Şunu da ifade edeyim izninizle Sayın Başkan, değerli üyeler; Türkiye toprakları, Anadolu toprakları, Trakya'sı, Mezopotamya'sı, Kilikya'sı, Bitinya'sı, Kapadokya'sıyla aslında bir kültürel yağmaya tabi tutulmuş emperyal güçler tarafından. Troya'nın istilasından, Troya'nın yağmalanmasından tutalım Osmanlı döneminde yapılan yağmalamalar yine, tarihî eser kaçakçılığı, hırsızlık, "definecilik" adı altında yapılan yasa dışı çete faaliyetleri vesaire çok ciddi anlamda denetlenmesi gerekiyor. Zira şu anda Avrupa müzelerinde, Amerika müzelerinde, Rusya müzelerinde bulunan Anadolu'nun, Mezopotamya'nın kültürel değerleri içimizi acıtıyor. Bu kültürel değerlere de sahip çıkmak ve elbette ki uzak Asya'da bulunan Türk kardeşlerimizin kültürel değerlerine de sahip çıkmak, onları da algılamak ve birlikte yaşamak gibi sosyal, kültürel, tarihî görevlerimiz söz konusu, bu ölçekte bir bakış açısıyla kurum yapılandırılmalı.

Maddeler üzerinde elbette görüşlerimizi ifade edeceğiz ama şunu tekrar ifade edip izninizle bitireyim: Bu yağmaya ve talana, bu kaçırmaya -bu başka yerlere götürüp- hatta nereden alındığına dair ibarenin bile konmadığı bu duruma zaman zaman küçük müdahaleler var ama bu konuda ciddi bir müdahale gerekiyor.

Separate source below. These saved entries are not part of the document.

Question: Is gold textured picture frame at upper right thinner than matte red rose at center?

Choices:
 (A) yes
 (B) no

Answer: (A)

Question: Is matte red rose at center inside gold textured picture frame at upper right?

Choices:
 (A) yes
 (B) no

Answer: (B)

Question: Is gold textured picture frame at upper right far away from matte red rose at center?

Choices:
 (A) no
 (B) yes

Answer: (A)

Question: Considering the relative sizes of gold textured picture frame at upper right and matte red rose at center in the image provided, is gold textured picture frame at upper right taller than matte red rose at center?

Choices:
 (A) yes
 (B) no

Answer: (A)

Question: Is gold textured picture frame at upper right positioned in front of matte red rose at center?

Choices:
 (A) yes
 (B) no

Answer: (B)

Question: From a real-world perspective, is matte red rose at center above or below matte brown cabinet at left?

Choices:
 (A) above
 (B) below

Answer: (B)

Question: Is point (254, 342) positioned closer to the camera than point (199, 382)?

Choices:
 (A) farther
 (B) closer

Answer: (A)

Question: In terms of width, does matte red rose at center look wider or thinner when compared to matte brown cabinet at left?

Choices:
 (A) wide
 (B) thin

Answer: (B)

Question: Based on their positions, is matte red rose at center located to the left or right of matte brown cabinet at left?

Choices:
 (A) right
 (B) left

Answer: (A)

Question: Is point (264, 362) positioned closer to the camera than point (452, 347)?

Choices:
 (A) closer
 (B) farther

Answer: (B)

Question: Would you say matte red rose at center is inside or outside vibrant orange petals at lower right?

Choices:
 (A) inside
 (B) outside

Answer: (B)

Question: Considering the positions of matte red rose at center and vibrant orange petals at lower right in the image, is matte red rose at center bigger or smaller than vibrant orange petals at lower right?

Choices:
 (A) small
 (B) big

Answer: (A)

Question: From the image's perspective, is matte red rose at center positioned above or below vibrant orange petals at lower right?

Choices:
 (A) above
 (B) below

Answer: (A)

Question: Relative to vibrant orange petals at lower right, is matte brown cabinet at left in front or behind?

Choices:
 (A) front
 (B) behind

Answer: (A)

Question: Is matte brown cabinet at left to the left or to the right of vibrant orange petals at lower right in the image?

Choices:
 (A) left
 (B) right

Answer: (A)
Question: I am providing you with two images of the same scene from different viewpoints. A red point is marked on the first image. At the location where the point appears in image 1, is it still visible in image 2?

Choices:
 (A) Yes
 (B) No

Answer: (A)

Bir de bu ören yerlerinde, bu antik yerlerde bilgilendirmeler, tabelalar, görevliler... Bakın, gidiyoruz, özellikle görevlilerle konuşuyoruz; görevliler, görevli olduğu yerlere dair hiçbir şey bilmiyorlar -ne tarihî bir şeyi biliyorlar- sadece orada ya bilet alışverişi ya da işte, güvenlik gibi görevler yapıyorlar ama bunu tarihî anlamda bilen, rehberlik edecek, anlatabilecek kişilerin de olması gerekiyor, oraların düzenlenmesi, denetlenmesi, yönlendirilmesi gerekiyor. Bu sorumlulukları da içeren bir bakış açısı olsa daha iyi olurdu diye düşünüyor, saygılar sunuyorum.